My experience sourcing Lula Delivery for the Fund for Health: Why I was confident in their impact and the pitch
It is a hot, humid Saturday in August 2020 – pre COVID-19 vaccines, quarantine guidelines are still in effect. It is the weekend before I begin medical school, and I am walking to my new Philadelphia apartment. On the way, I notice a corner store deli and excitedly run over in the hopes of grabbing a quick bite to eat. Unfortunately, a sign on the door reads “CLOSED FOR GOOD.” I shrug, pull out my phone, and order something on DoorDash.
That experience was only a minor inconvenience to my day. However, the COVID-19 pandemic made closings like this corner store an all-to-frequent reality for small businesses, which are the cornerstones (no pun intended) of local economies. Both directly and indirectly, these lost economic opportunities affect Philadelphia communities’ social determinants of health (SDoH) in profound ways.
In medical school, our Health Systems Sciences curriculum examined the complex relationship between a patient’s social setting, their overall health, and the healthcare they receive – a relationship with societal disparities that have been highlighted in dramatic fashion by the pandemic. In particular, a person’s employment status and associated healthcare benefits may be their only access point to feasible, sustainable healthcare. Not only that, but employment impacts their ability to provide essentials for themselves and their family.
Penn has made strong commitments to support SDoHs for our local communities, such as its $100 million commitment to the Philadelphia Public School District. As I began a role as a Fund for Health (FFH) Associate, I knew this opportunity would be a way for me to join those efforts and use my developing medical education to think critically about ways to improve the SDoHs for Philadelphians.
I thought back to my now-closed neighborhood convenience store and began to ask: What would happen to the employees who worked there? Will they find a new job, especially amid the ongoing economic turmoil? How does the loss of income affect their daily lives? Can they afford food? Housing? Healthcare?
These questions illuminate why I was so excited to learn about Lula Delivery. It provides a simple, affordable way for small business convenience stores in Philadelphia and beyond to enter the online delivery marketplace for the first time.
Lula was born out of co-founder Adit Gupta and his parents’ struggles to digitize their convenience store’s inventory and participate in online delivery at the start of the pandemic. As quarantine guidelines dramatically reduced foot traffic to nearly every storefront, businesses that could not transition to online ordering and delivery were hit the hardest. The Guptas and many of their peers did not have a feasible tool to leverage or a pathway to enter the online marketplace; sadly, their store was among those permanently lost.
The Lula team saw this gap in the convenience store industry as a glaring disparity in opportunity. Many convenience stores Lula serves are single-store operators who cannot afford the high fixed or recurring costs of participating in apps like Uber Eats or DoorDash; so Lula made it their mission to fill this void with a high-tech, easy-to-use, affordable product. One that enables convenience store operators to leverage all major online delivery apps through a single interface, allowing them to weather the storms of the pandemic much more capably.
In this regard, Lula was unique – no other product on the market was filling this need. But, more impressively than that, Lula grew exponentially month to month, with 150+ stores in less than a year.

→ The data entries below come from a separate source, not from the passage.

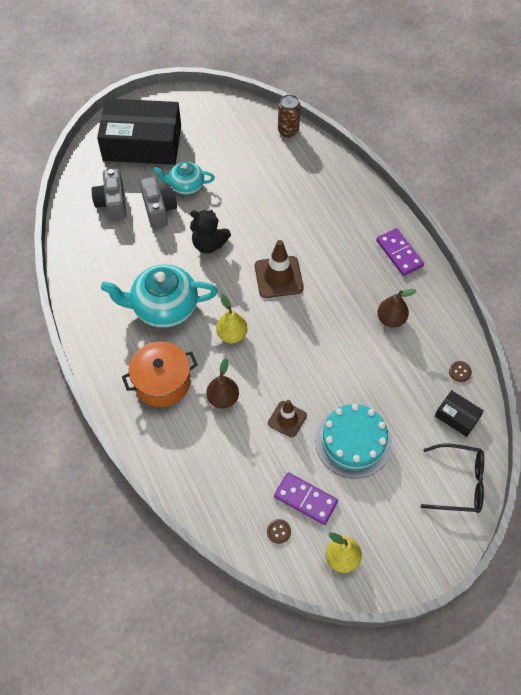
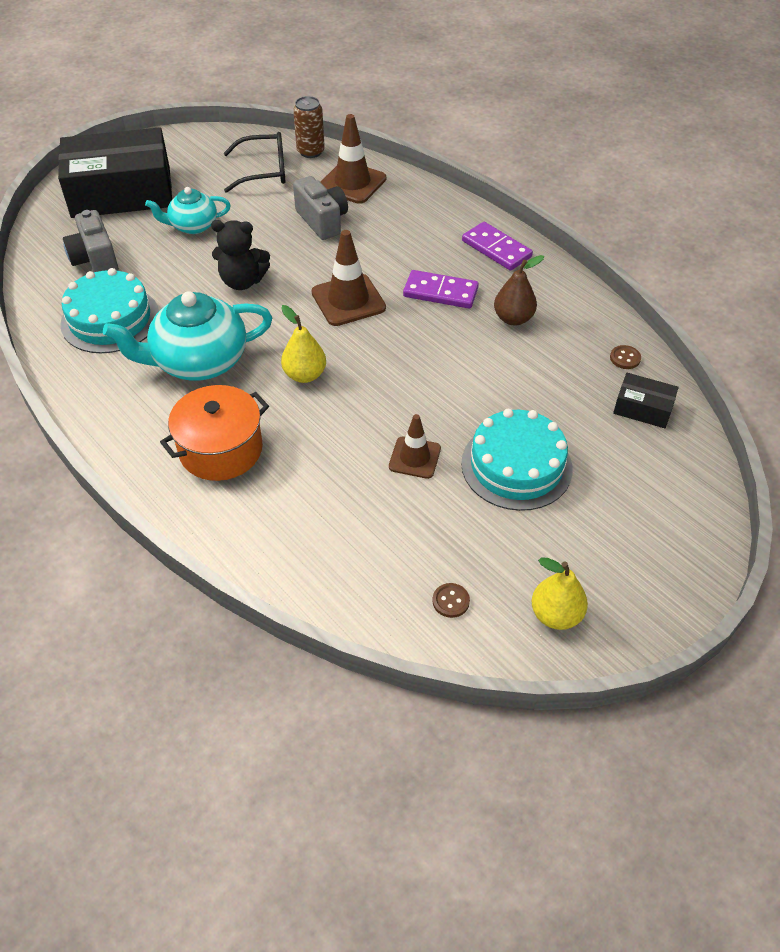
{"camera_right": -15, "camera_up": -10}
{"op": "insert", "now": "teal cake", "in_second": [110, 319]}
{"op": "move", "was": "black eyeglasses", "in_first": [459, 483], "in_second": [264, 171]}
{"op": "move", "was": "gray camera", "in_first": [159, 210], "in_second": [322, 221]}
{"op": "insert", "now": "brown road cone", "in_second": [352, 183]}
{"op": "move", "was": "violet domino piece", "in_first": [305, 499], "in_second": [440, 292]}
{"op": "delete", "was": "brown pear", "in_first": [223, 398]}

However, what most powerfully caught my attention (and that of our Investment Committee) during our diligence was the intentional impact Lula is making. Each product element – from affordability to functionality across delivery platforms – was designed explicitly for small business owners for whom their store is their livelihood. There was ample evidence of this: To start, the founder’s story and motivation centered around helping small stores like that of his family. Lula also did not charge small businesses any commission, unlike their larger competitors (e.g., DoorDash). Most importantly, 90% of their customers were minorities, immigrants, or older adults, and over 40% of the stores were in low-income areas.
With this analysis, I enthusiastically pitched Lula to our FFH Investment Committee. I could see firsthand that Lula directly improves the financial performance of the cornerstones of local Philadelphia economies – their customer stores averaged a ~$1,000 increase in revenue within 2-3 months. Helping corner store owners meant helping local entrepreneurs, which has a multiplier effect on their families and community, giving me confidence in their impact on the SDoHs. That impact is tangible, measurable, and memorable, as Lula’s customers can now feasibly enter the online marketplace, more reliably withstand volatility to remain in business, and continue to serve and employ their local communities.
I look forward to seeing the effects of our investment in the years to come.
— Michael Karamardian, PSOM’24, Fund for Health Associate
Michael Karamardian, PSOM’24
Michael Karamardian (PSOM’24) is a third-year medical student at the Perelman School of Medicine. Prior to medical school, Michael studied economics and worked in consulting at Bain & Co., developing an interest in tackling problems at the intersection of business and medicine. He was drawn to the innovative nature of the Fund for Health as a tangible way to use the knowledge he was learning in medical school to positively impact the local community. This experience inspired Michael and fellow medical student and Fund for Health Associate Medha Sharma to co-found the Penn HealthX SDoH Accelerator, teaming up medical students as pro bono consultants for startups working to improve SDoHs.